At this year’s Robobusiness event in San Jose, executives were thrilled with Clearpath’s introduction of OTTO: the self-driving warehouse robot. Using similar technology to Google’s self-driving car, OTTO is able to navigate complicated work scenarios without someone sitting behind the wheel.
OTTO’s capabilities include transporting heavy materials across the warehouse and assisting with assembly line delivery and tasks. OTTO is changing the landscape for manufacturers, offering them more flexibility and a cost effective alternative to otherwise difficult tasks.
Clearpath explains, “Traditional material handling systems require costly and rigid changes to infrastructure, cannot adapt to a changing environment, and are not safe for collaboration with warehouse personnel. OTTO does not rely on external infrastructure for navigation, making implementation hassle-free and highly scalable. It can transport 3,300-lb. loads at speeds up to 4.5 mph, while tracking along optimal paths and safely avoiding collisions.”
OTTO units can be found in five test facilities. This number will only increase. “North American manufacturers are constantly under pressure to find new ways to gain an edge against low-cost offshore competition. Traditional automation is saturating. But what about the more complex tasks too difficult or expensive to automate? We created OTTO to reinvent material transport and give North American manufacturers a new edge,” explains CEO and co-founder, Matt Rendhall.
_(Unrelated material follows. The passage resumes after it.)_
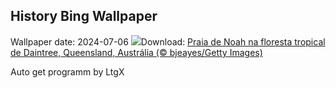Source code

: ## History Bing Wallpaper
Wallpaper date: 2024-07-06
![](https://www.bing.com/th?id=OHR.NoahBeach_PT-BR8215908491_UHD.jpg&w=1000)Download: [Praia de Noah na floresta tropical de Daintree, Queensland, Austrália (© bjeayes/Getty Images)](https://www.bing.com/th?id=OHR.NoahBeach_PT-BR8215908491_UHD.jpg)

Auto get programm by LtgX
GE is capitalizing on this innovation, as they recently became OTTO’s first customer. Moreover, GE has been collaborating with Clearpath since 2013 on robotic development. “We believe robotics will drastically improve the industries that GE serves,” says Ralph Taylor-Smith, Managing Director of GE Ventures. “We look forward to further partnering with Clearpath and exploring the role large-scale service robots may play for us and for our customers in the future. This Clearpath investment from GE reflects a deepening of the industrial partnership in advanced manufacturing and field service operations with self-driving vehicles and service robots.”